4

I am trying to increase the size of my history in bash. I have the following in my ~/.bash_profile

# Control the command history
export HISTFILESIZE=10000
export HISTSIZE=10000
export HISTCONTROL=ignoredups:erasedups
But, when I echo $HISTSIZE I always get 50. Am I missing something? Is there some command that my sys admin put in a higher config file that could prevent HISTSIZE from being changed?

4
  • What happens when you echo $HISTSIZE immediately after you export it? Do you still get 50 in that instance?
    – Dunnie
    Mar 30, 2011 at 14:23
  • @Dunnie Good question. ~$ echo $HISTSIZE 50 ~$ export HISTSIZE=100 ~$ echo $HISTSIZE 100 ~$ So I can set the HISTSIZE on the command line, but not in my .bash_profile.
    – jlconlin
    Mar 30, 2011 at 14:59
  • And do you get the same output if you place the echo in your .bash_profile? I'm basically trying to determine if your .bash_profile just isn't setting it at all, or if it's getting overwritten later on down the line.
    – Dunnie
    Mar 30, 2011 at 15:07
  • @Dunnie Yeah, you were right. One of those files sources something that changes HISTSIZE. I have changed the order of the sourcing of files and now it works. Thanks for your help.
    – jlconlin
    Mar 30, 2011 at 17:23

5 Answers 5

6

Many distributions seem to have .bash_profile check .bashrc somewhere inside of it. Could your .bashrc be sourced sometime later and set a HISTSIZE of 50?

2
  • I have checked .bashrc and (on this system) .bashrc.local; both are called after .bash_profile, neither contain anything about HISTSIZE.
    – jlconlin
    Mar 30, 2011 at 14:59
  • 2
    Does your .bash_profile (or any descendants) source any other files? /etc/profile might also be a culprit. Mar 30, 2011 at 15:25
5

What is your OS and BASH version? try

echo $BASH_VERSION

I use 4.2.20(2)-releasevia Mac OS X Lion / Homebrew... Here is my config

export HISTIGNORE="ls:ll:cd:pwd"
export HISTFILESIZE=3000
export HISTSIZE=3000
export HISTCONTROL=ignoredups:erasedups
export HISTTIMEFORMAT="[$(tput setaf 6)%F %T$(tput sgr0)]: " # colorful date

Try to update you bash. Also, maybe ~/.bashrc or /etc/bashrcor /etc/profile is overriding your local settings...

1

Your ~/.bash_profile may not be executing, or it there is a script later that is overriding the value. You can add some echo bash_profile statements to check.

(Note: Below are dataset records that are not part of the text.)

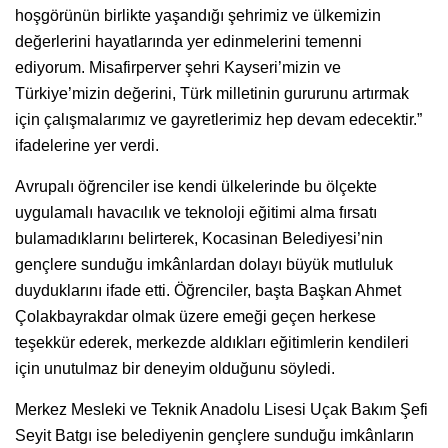
hoşgörünün birlikte yaşandığı şehrimiz ve ülkemizin
değerlerini hayatlarında yer edinmelerini temenni
ediyorum. Misafirperver şehri Kayseri’mizin ve
Türkiye’mizin değerini, Türk milletinin gururunu artırmak
için çalışmalarımız ve gayretlerimiz hep devam edecektir.”
ifadelerine yer verdi.
Avrupalı öğrenciler ise kendi ülkelerinde bu ölçekte
uygulamalı havacılık ve teknoloji eğitimi alma fırsatı
bulamadıklarını belirterek, Kocasinan Belediyesi’nin
gençlere sunduğu imkânlardan dolayı büyük mutluluk
duyduklarını ifade etti. Öğrenciler, başta Başkan Ahmet
Çolakbayrakdar olmak üzere emeği geçen herkese
teşekkür ederek, merkezde aldıkları eğitimlerin kendileri
için unutulmaz bir deneyim olduğunu söyledi.
Merkez Mesleki ve Teknik Anadolu Lisesi Uçak Bakım Şefi
Seyit Batgı ise belediyenin gençlere sunduğu imkânların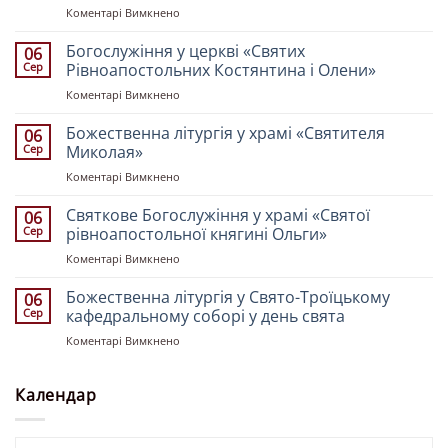
до
Коментарі Вимкнено
Божественна
літургія
Богослужіння у церкві «Святих
06
у
Сер
Рівноапостольних Костянтина і Олени»
храмі
до
Коментарі Вимкнено
«Всіх
Богослужіння
Святих
у
Божественна літургія у храмі «Святителя
землі
06
церкві
Української»
Сер
Миколая»
«Святих
до
Коментарі Вимкнено
Рівноапостольних
Божественна
Костянтина
літургія
Святкове Богослужіння у храмі «Святої
і
06
у
Олени»
Сер
рівноапостольної княгині Ольги»
храмі
до
Коментарі Вимкнено
«Святителя
Святкове
Миколая»
Богослужіння
Божественна літургія у Свято-Троїцькому
06
у
Сер
кафедральному соборі у день свята
храмі
до
Коментарі Вимкнено
«Святої
Божественна
рівноапостольної
літургія
княгині
у
Календар
Ольги»
Свято-
Троїцькому
кафедральному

Usually, these bash variables are defined in .bashrc, so you can try moving it there.

Also, don't use export with the HIST* variables. They are not environment variables, they are bash variables. Exporting them is useless. That's why putting them in /etc/environment doesn't do anything.

0

Try setting the variables in /etc/environment.

3
  • Putting HISTSIZE=5000 or HISTFILESIZE=5000 in /etc/environment does nothing for me. I'm in Arch Linux.
    – trusktr
    Oct 4, 2012 at 4:54
  • Oh, wait, putting the variables in ~/.bashrc or /etc/bash.bashrc works.
    – trusktr
    Oct 4, 2012 at 5:46
  • It works, but it seems to require me to login again? Because I have a proof that nothing has changed, because cat ~/.bash_history | wc -l gives a clear 2000, which is the default - and I have set about twice as much. From bash manual it states: "The shell sets the default value to the value of HISTSIZE after reading any startup files." Maybe, but it will NOT expand a .bash_history file that already exists. It stays at the default of 2000 lines. So before trusting bash, you should execute the above line to know it isn't trying to fool you. Dec 9, 2014 at 20:38
0

Regarding a few comments saying something was overriding my environment variable, I nullified this claim by trying set commands from the command line. I tried set HISTSIZE 9999 & set HISTSIZE=9999, and HISTSIZE remained echoing at 2000.

Then I tried export HISTSIZE=9999 and it stayed at 9999!